The editor usually needs to spend some time the first launch. Opening the Infiltrator demo on my machine takes like a solid fucking hour the first time. Open task manager and you'll probably see a bunch of Shader Completion processes.

After that it's pretty fast.
 
I do not understand, Red Dead Redemption 2 looked far and wide better than this demo, I just do not get it.

I haven't played it, but that demo looked a lot better than anything I've seen from RDR2 videos. But idea is always from a development perspective. Will this cut down development time and man hours? Then good. A lot of times you'll see indie games that look pretty good but environments may look a bit stale. If this allows them to get closer quality to RDR2 with limited man power/time then that is good.
 
The geometry generation stuff is one thing; not using RT hardware is another.

I'm skeptical about the lack of hardware leverage here; this sounds quite a bit like a copout for slow AMD RT tech. Granted, that's what most of us have been expecting out of a console APU, but still, I was kind of hoping developers would figure out how to make it work.

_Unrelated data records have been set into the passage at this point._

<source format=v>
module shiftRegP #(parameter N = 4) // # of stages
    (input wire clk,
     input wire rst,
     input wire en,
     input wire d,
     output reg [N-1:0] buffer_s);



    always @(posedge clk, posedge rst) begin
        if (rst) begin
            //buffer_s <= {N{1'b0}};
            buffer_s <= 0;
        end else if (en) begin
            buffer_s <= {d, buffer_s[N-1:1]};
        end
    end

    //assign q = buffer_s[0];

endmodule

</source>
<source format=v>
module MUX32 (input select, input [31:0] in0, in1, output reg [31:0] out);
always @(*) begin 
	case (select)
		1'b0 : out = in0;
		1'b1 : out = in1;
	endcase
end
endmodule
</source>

And obviously, we don't know what the limits of Epic's technology are. And we won't, really, until games start coming out with it, because up until games are released and analyzed, Epic is in marketing mode!
 
The geometry generation stuff is one thing; not using RT hardware is another.

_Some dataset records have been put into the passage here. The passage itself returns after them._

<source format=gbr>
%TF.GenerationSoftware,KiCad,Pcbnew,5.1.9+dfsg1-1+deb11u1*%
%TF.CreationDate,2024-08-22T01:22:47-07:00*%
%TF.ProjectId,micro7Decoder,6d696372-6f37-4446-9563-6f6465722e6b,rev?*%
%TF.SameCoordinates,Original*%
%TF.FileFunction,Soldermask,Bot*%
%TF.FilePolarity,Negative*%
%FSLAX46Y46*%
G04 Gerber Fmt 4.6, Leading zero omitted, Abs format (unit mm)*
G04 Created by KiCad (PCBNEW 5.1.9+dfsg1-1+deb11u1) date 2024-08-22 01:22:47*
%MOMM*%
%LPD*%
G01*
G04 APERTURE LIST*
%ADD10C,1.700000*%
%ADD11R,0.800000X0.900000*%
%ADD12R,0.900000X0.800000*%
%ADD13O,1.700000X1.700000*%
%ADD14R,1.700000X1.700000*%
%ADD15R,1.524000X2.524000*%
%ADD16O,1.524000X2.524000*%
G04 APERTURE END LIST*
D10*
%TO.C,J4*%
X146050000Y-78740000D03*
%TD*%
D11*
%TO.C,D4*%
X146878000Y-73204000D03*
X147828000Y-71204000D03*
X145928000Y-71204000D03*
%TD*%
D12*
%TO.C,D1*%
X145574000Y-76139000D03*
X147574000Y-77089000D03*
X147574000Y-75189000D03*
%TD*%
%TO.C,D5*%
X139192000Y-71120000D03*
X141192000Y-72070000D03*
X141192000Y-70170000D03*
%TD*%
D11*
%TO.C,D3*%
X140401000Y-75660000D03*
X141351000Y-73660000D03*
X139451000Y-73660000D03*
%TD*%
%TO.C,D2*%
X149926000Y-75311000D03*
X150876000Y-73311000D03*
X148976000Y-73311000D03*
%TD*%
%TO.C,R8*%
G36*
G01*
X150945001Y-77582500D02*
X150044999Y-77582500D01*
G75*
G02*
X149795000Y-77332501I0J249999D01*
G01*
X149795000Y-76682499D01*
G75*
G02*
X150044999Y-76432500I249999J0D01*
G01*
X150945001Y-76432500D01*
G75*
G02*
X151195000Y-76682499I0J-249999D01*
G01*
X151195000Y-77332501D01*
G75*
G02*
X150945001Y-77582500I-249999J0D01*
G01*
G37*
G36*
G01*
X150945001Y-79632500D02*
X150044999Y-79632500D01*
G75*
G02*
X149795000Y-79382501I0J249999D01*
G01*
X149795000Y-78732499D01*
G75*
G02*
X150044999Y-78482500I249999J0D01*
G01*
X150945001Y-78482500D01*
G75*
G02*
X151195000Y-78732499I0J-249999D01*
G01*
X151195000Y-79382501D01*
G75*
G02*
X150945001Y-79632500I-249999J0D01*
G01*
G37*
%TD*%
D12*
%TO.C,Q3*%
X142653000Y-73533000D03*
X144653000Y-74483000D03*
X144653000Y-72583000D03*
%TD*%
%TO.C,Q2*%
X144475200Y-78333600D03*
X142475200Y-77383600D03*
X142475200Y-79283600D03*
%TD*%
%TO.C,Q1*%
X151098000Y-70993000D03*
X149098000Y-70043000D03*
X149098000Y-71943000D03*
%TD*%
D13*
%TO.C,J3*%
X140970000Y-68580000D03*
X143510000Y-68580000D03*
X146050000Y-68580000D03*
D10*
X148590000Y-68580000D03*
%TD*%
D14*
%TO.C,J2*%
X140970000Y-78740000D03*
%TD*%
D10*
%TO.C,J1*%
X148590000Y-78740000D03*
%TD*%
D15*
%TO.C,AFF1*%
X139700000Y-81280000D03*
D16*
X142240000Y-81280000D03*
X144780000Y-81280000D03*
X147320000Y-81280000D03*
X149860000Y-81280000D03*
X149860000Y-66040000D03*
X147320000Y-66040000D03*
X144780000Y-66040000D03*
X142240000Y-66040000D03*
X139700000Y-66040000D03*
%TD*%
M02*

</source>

I'm skeptical about the lack of hardware leverage here; this sounds quite a bit like a copout for slow AMD RT tech. Granted, that's what most of us have been expecting out of a console APU, but still, I was kind of hoping developers would figure out how to make it work.

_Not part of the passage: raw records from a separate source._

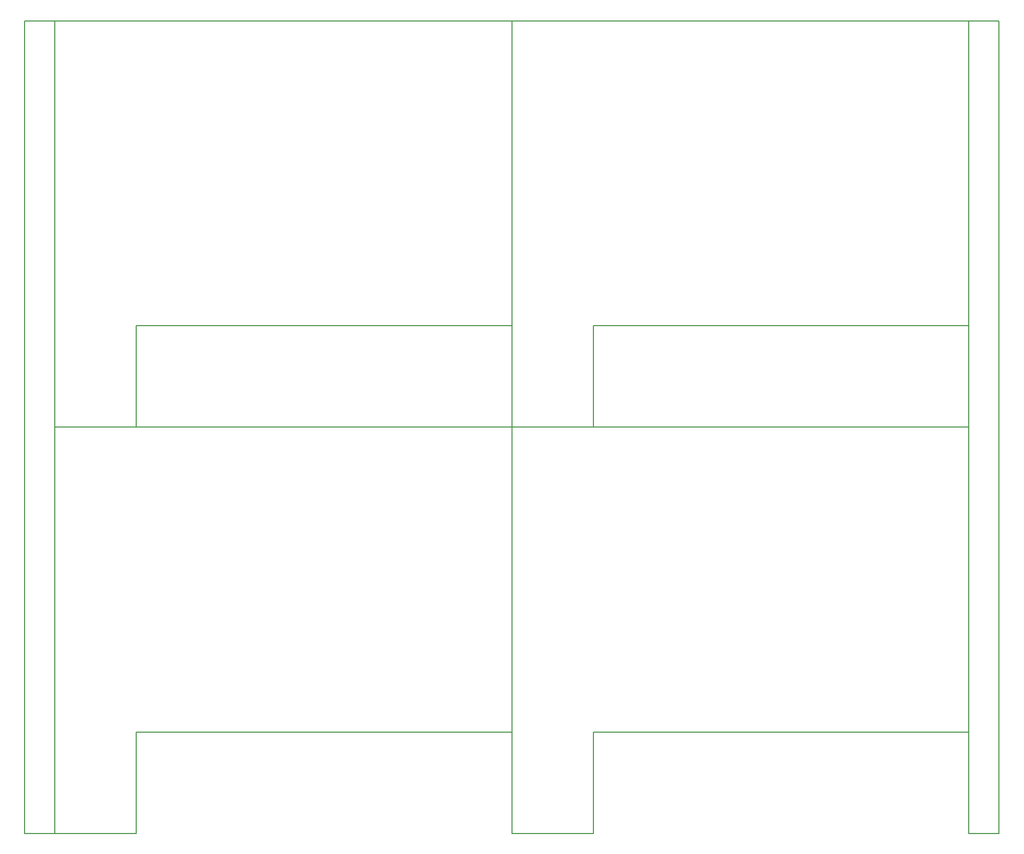
<source format=gko>
G04*
G04 #@! TF.GenerationSoftware,Altium Limited,Altium Designer,18.1.8 (232)*
G04*
G04 Layer_Color=16711935*
%FSLAX25Y25*%
%MOIN*%
G70*
G01*
G75*
%ADD13C,0.00500*%
D13*
X-19685Y529000D02*
X-0Y529000D01*
X-19685Y529000D02*
X-19685Y0D01*
X0Y0D01*
X-0Y529000D02*
X0Y0D01*
X595000Y-0D02*
X595000Y529000D01*
X595000Y-0D02*
X614685Y0D01*
X614685Y529000D01*
X595000Y529000D02*
X614685Y529000D01*
X297500Y529000D02*
X595000Y529000D01*
X595000Y330500D02*
X595000Y529000D01*
X350500Y330500D02*
X595000Y330500D01*
X350500Y264500D02*
X350500Y330500D01*
X297500Y264500D02*
X350500Y264500D01*
X297500Y264500D02*
Y529000D01*
X0Y529000D02*
X297500Y529000D01*
X297500Y330500D02*
X297500Y529000D01*
X53000Y330500D02*
X297500Y330500D01*
X53000Y264500D02*
X53000Y330500D01*
X0Y264500D02*
X53000Y264500D01*
X0Y264500D02*
Y529000D01*
X297500Y264500D02*
X595000Y264500D01*
X595000Y66000D02*
X595000Y264500D01*
X350500Y66000D02*
X595000Y66000D01*
X350500Y0D02*
X350500Y66000D01*
X297500Y0D02*
X350500Y0D01*
X297500Y0D02*
Y264500D01*
X0Y0D02*
Y264500D01*
Y0D02*
X53000Y0D01*
X53000Y66000D01*
X297500Y66000D01*
X297500Y264500D01*
X0Y264500D02*
X297500Y264500D01*
M02*

</source>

And obviously, we don't know what the limits of Epic's technology are. And we won't, really, until games start coming out with it, because up until games are released and analyzed, Epic is in marketing mode!
You'd think they'd seize the opportunity to come up with their own firstparty title to showcase how it's done. Like Crytek did with Crysis to show everyone what CryEngine was capable of - that's three Cry's in one sentence.
 
Like Crytek did with Crysis to show everyone what CryEngine was capable of - that's three Cry's in one sentence.

Half-cry 3 confirmed!

though, didn’t they try to do that with UE4 and Unreal Tournament? I don’t recall what happened with that. I played it a few times but got tired of needing to run another launcher app just to play CTF with bora occasionally - I didn’t know anyone who wanted to actually spend a lot of time playing it. Last one I spent any real time with was UT2004 I think.